> **Work instruction 1**
Edit the records from their first line through the line containing "Pessoas que trabalharam no estrangeiro, são" by replacing "inscritas" with "registadas" and leaving everything else unchanged. Return only those edited lines.

*** Given text Section Begins ***

The Battle of Rohtas took place in middle of 1767 between the Durranis and the Sikh Misls. Sarfaraz Khan was appointed as the governor of Rohtas Fort by Ahmad Shah Abdali and he planned to capture Gujrat from Gujar Singh. But the plan leaked out causing Charat Singh and Gujar Singh to retaliate by capturing Rohtas which resulted with Sikh Victory and imprisonment of Sarfaraz Khan.

Background
Ahmad Shah Abdali appointed Sarfaraz Khan as the governor of Rohtas. The Fort had 350 to 400 houses, with about 1,200 of just Muslim civilian population living there, 30 shops and was large enough for 30,000 cavalry and 50,000 infantry to board there. The fort also had sufficient supply of water through tank, wells and baolis where about 100 people could retrieve the water at the same time through different passages. In addition there were also 67 villages that fell under the charge of the fort. Sarfaraz Khan decided to capture Gujrat from its ruler Gujar Singh but this plan was revealed and so Charat Singh and Gujar Singh sent leaders Raja Himmat Khan and Diwan Shiv Nath to meet Sarfaraz Khan at Rohtas from diverting his plan to attack Gujrat. But instead, both Himmat Khan and Shiv Nath were executed and their followers were imprisoned.

*** Given text Section Ends ***

> **Work instruction 2**
Reproduce the entire text on the Battle of Rohtas word for word.

*** Records supplied Section Begins ***

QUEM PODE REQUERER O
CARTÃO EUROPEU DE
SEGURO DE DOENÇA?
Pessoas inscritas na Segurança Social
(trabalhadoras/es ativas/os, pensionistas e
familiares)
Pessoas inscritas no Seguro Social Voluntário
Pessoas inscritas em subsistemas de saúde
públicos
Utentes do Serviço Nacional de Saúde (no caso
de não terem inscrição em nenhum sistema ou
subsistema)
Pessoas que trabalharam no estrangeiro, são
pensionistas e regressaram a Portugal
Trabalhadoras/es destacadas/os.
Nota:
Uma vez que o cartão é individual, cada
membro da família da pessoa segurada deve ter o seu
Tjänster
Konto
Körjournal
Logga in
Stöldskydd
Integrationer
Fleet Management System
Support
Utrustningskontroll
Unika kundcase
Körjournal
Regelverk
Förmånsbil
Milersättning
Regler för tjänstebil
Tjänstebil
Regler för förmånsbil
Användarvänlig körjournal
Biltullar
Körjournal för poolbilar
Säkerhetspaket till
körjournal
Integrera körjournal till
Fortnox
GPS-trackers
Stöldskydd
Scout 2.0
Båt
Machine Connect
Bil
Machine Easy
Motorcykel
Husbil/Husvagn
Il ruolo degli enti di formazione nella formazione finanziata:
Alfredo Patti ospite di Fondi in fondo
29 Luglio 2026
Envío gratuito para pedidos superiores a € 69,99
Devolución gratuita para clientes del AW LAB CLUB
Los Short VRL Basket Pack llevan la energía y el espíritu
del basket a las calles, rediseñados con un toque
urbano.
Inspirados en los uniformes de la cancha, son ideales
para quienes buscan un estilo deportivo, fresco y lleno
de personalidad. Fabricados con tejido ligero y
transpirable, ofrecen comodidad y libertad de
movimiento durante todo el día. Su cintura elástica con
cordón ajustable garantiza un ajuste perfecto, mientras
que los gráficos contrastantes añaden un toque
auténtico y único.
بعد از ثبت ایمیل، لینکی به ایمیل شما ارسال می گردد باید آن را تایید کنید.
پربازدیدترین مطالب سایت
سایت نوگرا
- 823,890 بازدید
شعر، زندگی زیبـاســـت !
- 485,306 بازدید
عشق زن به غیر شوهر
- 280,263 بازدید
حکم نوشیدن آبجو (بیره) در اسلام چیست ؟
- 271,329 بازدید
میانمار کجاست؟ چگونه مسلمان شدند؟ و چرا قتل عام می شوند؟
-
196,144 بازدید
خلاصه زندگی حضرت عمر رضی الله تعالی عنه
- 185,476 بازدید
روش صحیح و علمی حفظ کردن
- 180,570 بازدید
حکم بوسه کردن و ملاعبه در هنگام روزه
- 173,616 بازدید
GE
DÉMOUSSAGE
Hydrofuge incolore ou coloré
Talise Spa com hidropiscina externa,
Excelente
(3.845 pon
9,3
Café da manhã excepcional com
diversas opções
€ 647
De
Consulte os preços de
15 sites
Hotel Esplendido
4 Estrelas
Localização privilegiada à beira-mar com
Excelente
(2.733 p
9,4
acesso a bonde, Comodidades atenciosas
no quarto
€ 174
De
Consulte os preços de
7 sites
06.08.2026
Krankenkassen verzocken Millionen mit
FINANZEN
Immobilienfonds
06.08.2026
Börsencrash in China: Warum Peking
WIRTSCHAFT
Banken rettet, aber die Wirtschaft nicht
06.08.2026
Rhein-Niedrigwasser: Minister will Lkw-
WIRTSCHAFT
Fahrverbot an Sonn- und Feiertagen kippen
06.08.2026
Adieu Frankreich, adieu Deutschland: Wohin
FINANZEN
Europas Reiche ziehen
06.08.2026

*** Records supplied Section Ends ***

> **Exercise answer 1**
QUEM PODE REQUERER O
CARTÃO EUROPEU DE
SEGURO DE DOENÇA?
Pessoas registadas na Segurança Social
(trabalhadoras/es ativas/os, pensionistas e
familiares)
Pessoas registadas no Seguro Social Voluntário
Pessoas registadas em subsistemas de saúde
públicos
Utentes do Serviço Nacional de Saúde (no caso
de não terem inscrição em nenhum sistema ou
subsistema)
Pessoas que trabalharam no estrangeiro, são

> **Exercise answer 2**
The Battle of Rohtas took place in middle of 1767 between the Durranis and the Sikh Misls. Sarfaraz Khan was appointed as the governor of Rohtas Fort by Ahmad Shah Abdali and he planned to capture Gujrat from Gujar Singh. But the plan leaked out causing Charat Singh and Gujar Singh to retaliate by capturing Rohtas which resulted with Sikh Victory and imprisonment of Sarfaraz Khan.

Background
Ahmad Shah Abdali appointed Sarfaraz Khan as the governor of Rohtas. The Fort had 350 to 400 houses, with about 1,200 of just Muslim civilian population living there, 30 shops and was large enough for 30,000 cavalry and 50,000 infantry to board there. The fort also had sufficient supply of water through tank, wells and baolis where about 100 people could retrieve the water at the same time through different passages. In addition there were also 67 villages that fell under the charge of the fort. Sarfaraz Khan decided to capture Gujrat from its ruler Gujar Singh but this plan was revealed and so Charat Singh and Gujar Singh sent leaders Raja Himmat Khan and Diwan Shiv Nath to meet Sarfaraz Khan at Rohtas from diverting his plan to attack Gujrat. But instead, both Himmat Khan and Shiv Nath were executed and their followers were imprisoned.